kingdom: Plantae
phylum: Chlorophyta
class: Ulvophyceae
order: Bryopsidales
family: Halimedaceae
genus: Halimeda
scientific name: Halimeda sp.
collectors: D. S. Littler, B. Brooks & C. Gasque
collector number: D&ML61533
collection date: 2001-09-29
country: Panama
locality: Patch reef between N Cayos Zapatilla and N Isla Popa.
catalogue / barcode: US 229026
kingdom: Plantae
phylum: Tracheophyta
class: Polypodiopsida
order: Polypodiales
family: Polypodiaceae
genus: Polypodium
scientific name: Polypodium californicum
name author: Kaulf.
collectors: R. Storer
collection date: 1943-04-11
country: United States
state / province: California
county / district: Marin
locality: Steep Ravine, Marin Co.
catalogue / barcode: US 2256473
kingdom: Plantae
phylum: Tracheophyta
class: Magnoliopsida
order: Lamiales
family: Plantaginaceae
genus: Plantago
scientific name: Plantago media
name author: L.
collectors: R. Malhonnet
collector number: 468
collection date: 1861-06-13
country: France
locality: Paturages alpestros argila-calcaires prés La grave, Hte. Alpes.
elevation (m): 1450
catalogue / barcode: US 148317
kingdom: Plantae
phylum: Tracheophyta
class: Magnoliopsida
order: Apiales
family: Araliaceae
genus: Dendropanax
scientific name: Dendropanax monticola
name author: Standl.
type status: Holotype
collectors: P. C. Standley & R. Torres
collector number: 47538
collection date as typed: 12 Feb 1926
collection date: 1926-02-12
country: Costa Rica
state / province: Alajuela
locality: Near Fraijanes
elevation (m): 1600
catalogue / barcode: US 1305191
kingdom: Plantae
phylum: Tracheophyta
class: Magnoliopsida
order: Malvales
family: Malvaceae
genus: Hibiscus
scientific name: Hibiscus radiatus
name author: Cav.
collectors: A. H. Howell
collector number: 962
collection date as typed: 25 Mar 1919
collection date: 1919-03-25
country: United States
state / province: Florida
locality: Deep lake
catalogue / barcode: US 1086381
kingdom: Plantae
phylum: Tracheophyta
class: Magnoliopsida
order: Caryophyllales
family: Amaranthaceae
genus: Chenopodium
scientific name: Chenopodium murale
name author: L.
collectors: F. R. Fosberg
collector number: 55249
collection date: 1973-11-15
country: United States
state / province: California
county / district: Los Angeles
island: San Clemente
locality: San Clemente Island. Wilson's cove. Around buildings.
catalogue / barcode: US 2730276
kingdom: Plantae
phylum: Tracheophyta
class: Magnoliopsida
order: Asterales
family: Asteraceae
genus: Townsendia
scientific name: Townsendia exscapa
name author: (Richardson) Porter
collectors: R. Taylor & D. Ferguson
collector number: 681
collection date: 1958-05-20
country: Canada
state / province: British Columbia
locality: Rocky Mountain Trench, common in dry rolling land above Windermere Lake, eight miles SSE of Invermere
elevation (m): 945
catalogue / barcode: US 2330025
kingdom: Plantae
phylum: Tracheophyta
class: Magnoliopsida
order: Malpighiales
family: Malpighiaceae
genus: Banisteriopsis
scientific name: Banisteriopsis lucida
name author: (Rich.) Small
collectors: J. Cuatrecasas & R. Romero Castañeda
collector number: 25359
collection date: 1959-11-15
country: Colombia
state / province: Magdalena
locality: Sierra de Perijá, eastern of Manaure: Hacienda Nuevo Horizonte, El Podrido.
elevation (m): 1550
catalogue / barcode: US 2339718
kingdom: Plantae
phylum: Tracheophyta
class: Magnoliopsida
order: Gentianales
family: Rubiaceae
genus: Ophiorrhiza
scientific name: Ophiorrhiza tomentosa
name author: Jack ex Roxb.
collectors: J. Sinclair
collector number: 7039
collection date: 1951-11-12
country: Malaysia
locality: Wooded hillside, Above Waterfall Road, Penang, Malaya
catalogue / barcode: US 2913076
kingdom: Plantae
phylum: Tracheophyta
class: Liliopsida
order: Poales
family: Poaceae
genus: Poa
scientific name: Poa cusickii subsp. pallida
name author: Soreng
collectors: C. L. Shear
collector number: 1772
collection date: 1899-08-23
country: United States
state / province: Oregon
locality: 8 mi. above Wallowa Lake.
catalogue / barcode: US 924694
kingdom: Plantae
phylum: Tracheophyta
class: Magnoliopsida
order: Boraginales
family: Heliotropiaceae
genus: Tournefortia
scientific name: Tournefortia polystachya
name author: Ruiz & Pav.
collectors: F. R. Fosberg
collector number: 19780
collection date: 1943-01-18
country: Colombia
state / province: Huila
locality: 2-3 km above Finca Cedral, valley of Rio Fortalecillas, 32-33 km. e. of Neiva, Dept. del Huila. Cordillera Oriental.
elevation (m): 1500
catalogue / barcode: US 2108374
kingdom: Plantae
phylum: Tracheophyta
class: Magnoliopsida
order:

━━━━━━━━━━

Consigna escrita: ¿Puedes copiar, sin cambiar nada, todas las líneas de los registros de arriba, del primero al último?

Resultado obtenido:
kingdom: Plantae
phylum: Chlorophyta
class: Ulvophyceae
order: Bryopsidales
family: Halimedaceae
genus: Halimeda
scientific name: Halimeda sp.
collectors: D. S. Littler, B. Brooks & C. Gasque
collector number: D&ML61533
collection date: 2001-09-29
country: Panama
locality: Patch reef between N Cayos Zapatilla and N Isla Popa.
catalogue / barcode: US 229026
kingdom: Plantae
phylum: Tracheophyta
class: Polypodiopsida
order: Polypodiales
family: Polypodiaceae
genus: Polypodium
scientific name: Polypodium californicum
name author: Kaulf.
collectors: R. Storer
collection date: 1943-04-11
country: United States
state / province: California
county / district: Marin
locality: Steep Ravine, Marin Co.
catalogue / barcode: US 2256473
kingdom: Plantae
phylum: Tracheophyta
class: Magnoliopsida
order: Lamiales
family: Plantaginaceae
genus: Plantago
scientific name: Plantago media
name author: L.
collectors: R. Malhonnet
collector number: 468
collection date: 1861-06-13
country: France
locality: Paturages alpestros argila-calcaires prés La grave, Hte. Alpes.
elevation (m): 1450
catalogue / barcode: US 148317
kingdom: Plantae
phylum: Tracheophyta
class: Magnoliopsida
order: Apiales
family: Araliaceae
genus: Dendropanax
scientific name: Dendropanax monticola
name author: Standl.
type status: Holotype
collectors: P. C. Standley & R. Torres
collector number: 47538
collection date as typed: 12 Feb 1926
collection date: 1926-02-12
country: Costa Rica
state / province: Alajuela
locality: Near Fraijanes
elevation (m): 1600
catalogue / barcode: US 1305191
kingdom: Plantae
phylum: Tracheophyta
class: Magnoliopsida
order: Malvales
family: Malvaceae
genus: Hibiscus
scientific name: Hibiscus radiatus
name author: Cav.
collectors: A. H. Howell
collector number: 962
collection date as typed: 25 Mar 1919
collection date: 1919-03-25
country: United States
state / province: Florida
locality: Deep lake
catalogue / barcode: US 1086381
kingdom: Plantae
phylum: Tracheophyta
class: Magnoliopsida
order: Caryophyllales
family: Amaranthaceae
genus: Chenopodium
scientific name: Chenopodium murale
name author: L.
collectors: F. R. Fosberg
collector number: 55249
collection date: 1973-11-15
country: United States
state / province: California
county / district: Los Angeles
island: San Clemente
locality: San Clemente Island. Wilson's cove. Around buildings.
catalogue / barcode: US 2730276
kingdom: Plantae
phylum: Tracheophyta
class: Magnoliopsida
order: Asterales
family: Asteraceae
genus: Townsendia
scientific name: Townsendia exscapa
name author: (Richardson) Porter
collectors: R. Taylor & D. Ferguson
collector number: 681
collection date: 1958-05-20
country: Canada
state / province: British Columbia
locality: Rocky Mountain Trench, common in dry rolling land above Windermere Lake, eight miles SSE of Invermere
elevation (m): 945
catalogue / barcode: US 2330025
kingdom: Plantae
phylum: Tracheophyta
class: Magnoliopsida
order: Malpighiales
family: Malpighiaceae
genus: Banisteriopsis
scientific name: Banisteriopsis lucida
name author: (Rich.) Small
collectors: J. Cuatrecasas & R. Romero Castañeda
collector number: 25359
collection date: 1959-11-15
country: Colombia
state / province: Magdalena
locality: Sierra de Perijá, eastern of Manaure: Hacienda Nuevo Horizonte, El Podrido.
elevation (m): 1550
catalogue / barcode: US 2339718
kingdom: Plantae
phylum: Tracheophyta
class: Magnoliopsida
order: Gentianales
family: Rubiaceae
genus: Ophiorrhiza
scientific name: Ophiorrhiza tomentosa
name author: Jack ex Roxb.
collectors: J. Sinclair
collector number: 7039
collection date: 1951-11-12
country: Malaysia
locality: Wooded hillside, Above Waterfall Road, Penang, Malaya
catalogue / barcode: US 2913076
kingdom: Plantae
phylum: Tracheophyta
class: Liliopsida
order: Poales
family: Poaceae
genus: Poa
scientific name: Poa cusickii subsp. pallida
name author: Soreng
collectors: C. L. Shear
collector number: 1772
collection date: 1899-08-23
country: United States
state / province: Oregon
locality: 8 mi. above Wallowa Lake.
catalogue / barcode: US 924694
kingdom: Plantae
phylum: Tracheophyta
class: Magnoliopsida
order: Boraginales
family: Heliotropiaceae
genus: Tournefortia
scientific name: Tournefortia polystachya
name author: Ruiz & Pav.
collectors: F. R. Fosberg
collector number: 19780
collection date: 1943-01-18
country: Colombia
state / province: Huila
locality: 2-3 km above Finca Cedral, valley of Rio Fortalecillas, 32-33 km. e. of Neiva, Dept. del Huila. Cordillera Oriental.
elevation (m): 1500
catalogue / barcode: US 2108374
kingdom: Plantae
phylum: Tracheophyta
class: Magnoliopsida
order:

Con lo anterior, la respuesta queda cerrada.